Give every entry again, exactly.

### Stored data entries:
· · · · ·

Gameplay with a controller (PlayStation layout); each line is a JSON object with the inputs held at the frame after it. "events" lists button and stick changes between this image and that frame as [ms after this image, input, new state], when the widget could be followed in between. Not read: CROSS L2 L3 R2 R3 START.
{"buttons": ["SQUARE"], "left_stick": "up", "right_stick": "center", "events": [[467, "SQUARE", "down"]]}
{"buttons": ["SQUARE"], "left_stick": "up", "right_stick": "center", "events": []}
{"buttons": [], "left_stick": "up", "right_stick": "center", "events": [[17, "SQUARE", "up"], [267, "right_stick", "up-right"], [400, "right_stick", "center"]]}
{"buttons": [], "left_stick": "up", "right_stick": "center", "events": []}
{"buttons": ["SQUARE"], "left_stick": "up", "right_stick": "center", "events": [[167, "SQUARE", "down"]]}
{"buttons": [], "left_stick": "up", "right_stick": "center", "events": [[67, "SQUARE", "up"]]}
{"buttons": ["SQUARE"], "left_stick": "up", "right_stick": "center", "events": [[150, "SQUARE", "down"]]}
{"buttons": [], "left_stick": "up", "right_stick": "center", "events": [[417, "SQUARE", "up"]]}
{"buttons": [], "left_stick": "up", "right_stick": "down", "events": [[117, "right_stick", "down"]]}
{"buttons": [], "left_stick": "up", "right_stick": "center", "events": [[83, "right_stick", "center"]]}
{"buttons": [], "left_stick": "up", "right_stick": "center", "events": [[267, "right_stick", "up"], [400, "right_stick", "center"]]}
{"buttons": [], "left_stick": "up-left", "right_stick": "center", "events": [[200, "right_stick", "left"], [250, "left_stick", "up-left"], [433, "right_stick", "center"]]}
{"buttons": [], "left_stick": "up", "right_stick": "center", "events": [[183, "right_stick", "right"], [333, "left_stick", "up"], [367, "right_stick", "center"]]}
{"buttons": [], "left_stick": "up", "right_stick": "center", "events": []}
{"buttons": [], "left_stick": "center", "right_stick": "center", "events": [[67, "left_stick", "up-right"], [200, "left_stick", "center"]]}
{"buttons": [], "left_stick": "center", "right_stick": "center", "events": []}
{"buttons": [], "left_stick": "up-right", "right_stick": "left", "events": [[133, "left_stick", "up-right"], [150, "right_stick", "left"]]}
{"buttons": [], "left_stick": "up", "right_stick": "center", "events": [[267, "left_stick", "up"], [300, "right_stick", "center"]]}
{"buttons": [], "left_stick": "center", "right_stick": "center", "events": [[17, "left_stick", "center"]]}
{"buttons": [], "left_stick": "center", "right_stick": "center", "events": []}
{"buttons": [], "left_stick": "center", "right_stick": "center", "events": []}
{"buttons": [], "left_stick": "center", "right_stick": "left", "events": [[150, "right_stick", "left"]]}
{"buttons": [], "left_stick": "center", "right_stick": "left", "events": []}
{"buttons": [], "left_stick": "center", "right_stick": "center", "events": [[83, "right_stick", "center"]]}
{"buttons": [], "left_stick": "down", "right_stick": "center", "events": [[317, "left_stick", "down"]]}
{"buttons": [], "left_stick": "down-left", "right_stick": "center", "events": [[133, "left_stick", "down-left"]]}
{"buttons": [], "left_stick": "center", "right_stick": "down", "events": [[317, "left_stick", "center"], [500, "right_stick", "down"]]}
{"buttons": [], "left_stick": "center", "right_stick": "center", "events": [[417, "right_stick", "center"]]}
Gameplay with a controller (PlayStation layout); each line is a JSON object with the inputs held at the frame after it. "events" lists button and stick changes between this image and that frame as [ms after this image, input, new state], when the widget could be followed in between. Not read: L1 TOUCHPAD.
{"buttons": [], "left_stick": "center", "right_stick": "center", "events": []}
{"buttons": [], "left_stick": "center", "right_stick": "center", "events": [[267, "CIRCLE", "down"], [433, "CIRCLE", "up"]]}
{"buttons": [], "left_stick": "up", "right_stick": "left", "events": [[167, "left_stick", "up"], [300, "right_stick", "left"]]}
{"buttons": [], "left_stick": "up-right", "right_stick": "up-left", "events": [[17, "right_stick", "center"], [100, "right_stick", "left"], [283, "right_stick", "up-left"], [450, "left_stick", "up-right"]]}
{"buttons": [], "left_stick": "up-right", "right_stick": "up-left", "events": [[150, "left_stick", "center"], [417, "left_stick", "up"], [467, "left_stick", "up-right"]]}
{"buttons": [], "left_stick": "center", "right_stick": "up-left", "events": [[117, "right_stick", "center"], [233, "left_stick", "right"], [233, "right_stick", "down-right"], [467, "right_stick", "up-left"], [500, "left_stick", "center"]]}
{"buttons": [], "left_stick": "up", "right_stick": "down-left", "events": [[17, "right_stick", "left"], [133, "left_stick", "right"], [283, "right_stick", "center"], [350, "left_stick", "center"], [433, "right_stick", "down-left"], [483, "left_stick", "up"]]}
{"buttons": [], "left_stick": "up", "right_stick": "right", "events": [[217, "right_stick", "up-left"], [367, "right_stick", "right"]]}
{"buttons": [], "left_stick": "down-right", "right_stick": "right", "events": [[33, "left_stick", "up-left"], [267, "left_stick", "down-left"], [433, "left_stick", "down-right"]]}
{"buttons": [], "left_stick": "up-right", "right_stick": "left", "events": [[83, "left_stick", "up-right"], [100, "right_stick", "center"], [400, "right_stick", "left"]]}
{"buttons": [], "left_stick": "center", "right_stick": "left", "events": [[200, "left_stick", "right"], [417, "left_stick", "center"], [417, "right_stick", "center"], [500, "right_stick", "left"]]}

· · · · ·

### RESULT OF THE EXERCISE:
Gameplay with a controller (PlayStation layout); each line is a JSON object with the inputs held at the frame after it. "events" lists button and stick changes between this image and that frame as [ms after this image, input, new state], when the widget could be followed in between. Not read: CROSS L2 L3 R2 R3 START.
{"buttons": ["SQUARE"], "left_stick": "up", "right_stick": "center", "events": [[467, "SQUARE", "down"]]}
{"buttons": ["SQUARE"], "left_stick": "up", "right_stick": "center", "events": []}
{"buttons": [], "left_stick": "up", "right_stick": "center", "events": [[17, "SQUARE", "up"], [267, "right_stick", "up-right"], [400, "right_stick", "center"]]}
{"buttons": [], "left_stick": "up", "right_stick": "center", "events": []}
{"buttons": ["SQUARE"], "left_stick": "up", "right_stick": "center", "events": [[167, "SQUARE", "down"]]}
{"buttons": [], "left_stick": "up", "right_stick": "center", "events": [[67, "SQUARE", "up"]]}
{"buttons": ["SQUARE"], "left_stick": "up", "right_stick": "center", "events": [[150, "SQUARE", "down"]]}
{"buttons": [], "left_stick": "up", "right_stick": "center", "events": [[417, "SQUARE", "up"]]}
{"buttons": [], "left_stick": "up", "right_stick": "down", "events": [[117, "right_stick", "down"]]}
{"buttons": [], "left_stick": "up", "right_stick": "center", "events": [[83, "right_stick", "center"]]}
{"buttons": [], "left_stick": "up", "right_stick": "center", "events": [[267, "right_stick", "up"], [400, "right_stick", "center"]]}
{"buttons": [], "left_stick": "up-left", "right_stick": "center", "events": [[200, "right_stick", "left"], [250, "left_stick", "up-left"], [433, "right_stick", "center"]]}
{"buttons": [], "left_stick": "up", "right_stick": "center", "events": [[183, "right_stick", "right"], [333, "left_stick", "up"], [367, "right_stick", "center"]]}
{"buttons": [], "left_stick": "up", "right_stick": "center", "events": []}
{"buttons": [], "left_stick": "center", "right_stick": "center", "events": [[67, "left_stick", "up-right"], [200, "left_stick", "center"]]}
{"buttons": [], "left_stick": "center", "right_stick": "center", "events": []}
{"buttons": [], "left_stick": "up-right", "right_stick": "left", "events": [[133, "left_stick", "up-right"], [150, "right_stick", "left"]]}
{"buttons": [], "left_stick": "up", "right_stick": "center", "events": [[267, "left_stick", "up"], [300, "right_stick", "center"]]}
{"buttons": [], "left_stick": "center", "right_stick": "center", "events": [[17, "left_stick", "center"]]}
{"buttons": [], "left_stick": "center", "right_stick": "center", "events": []}
{"buttons": [], "left_stick": "center", "right_stick": "center", "events": []}
{"buttons": [], "left_stick": "center", "right_stick": "left", "events": [[150, "right_stick", "left"]]}
{"buttons": [], "left_stick": "center", "right_stick": "left", "events": []}
{"buttons": [], "left_stick": "center", "right_stick": "center", "events": [[83, "right_stick", "center"]]}
{"buttons": [], "left_stick": "down", "right_stick": "center", "events": [[317, "left_stick", "down"]]}
{"buttons": [], "left_stick": "down-left", "right_stick": "center", "events": [[133, "left_stick", "down-left"]]}
{"buttons": [], "left_stick": "center", "right_stick": "down", "events": [[317, "left_stick", "center"], [500, "right_stick", "down"]]}
{"buttons": [], "left_stick": "center", "right_stick": "center", "events": [[417, "right_stick", "center"]]}
Gameplay with a controller (PlayStation layout); each line is a JSON object with the inputs held at the frame after it. "events" lists button and stick changes between this image and that frame as [ms after this image, input, new state], when the widget could be followed in between. Not read: L1 TOUCHPAD.
{"buttons": [], "left_stick": "center", "right_stick": "center", "events": []}
{"buttons": [], "left_stick": "center", "right_stick": "center", "events": [[267, "CIRCLE", "down"], [433, "CIRCLE", "up"]]}
{"buttons": [], "left_stick": "up", "right_stick": "left", "events": [[167, "left_stick", "up"], [300, "right_stick", "left"]]}
{"buttons": [], "left_stick": "up-right", "right_stick": "up-left", "events": [[17, "right_stick", "center"], [100, "right_stick", "left"], [283, "right_stick", "up-left"], [450, "left_stick", "up-right"]]}
{"buttons": [], "left_stick": "up-right", "right_stick": "up-left", "events": [[150, "left_stick", "center"], [417, "left_stick", "up"], [467, "left_stick", "up-right"]]}
{"buttons": [], "left_stick": "center", "right_stick": "up-left", "events": [[117, "right_stick", "center"], [233, "left_stick", "right"], [233, "right_stick", "down-right"], [467, "right_stick", "up-left"], [500, "left_stick", "center"]]}
{"buttons": [], "left_stick": "up", "right_stick": "down-left", "events": [[17, "right_stick", "left"], [133, "left_stick", "right"], [283, "right_stick", "center"], [350, "left_stick", "center"], [433, "right_stick", "down-left"], [483, "left_stick", "up"]]}
{"buttons": [], "left_stick": "up", "right_stick": "right", "events": [[217, "right_stick", "up-left"], [367, "right_stick", "right"]]}
{"buttons": [], "left_stick": "down-right", "right_stick": "right", "events": [[33, "left_stick", "up-left"], [267, "left_stick", "down-left"], [433, "left_stick", "down-right"]]}
{"buttons": [], "left_stick": "up-right", "right_stick": "left", "events": [[83, "left_stick", "up-right"], [100, "right_stick", "center"], [400, "right_stick", "left"]]}
{"buttons": [], "left_stick": "center", "right_stick": "left", "events": [[200, "left_stick", "right"], [417, "left_stick", "center"], [417, "right_stick", "center"], [500, "right_stick", "left"]]}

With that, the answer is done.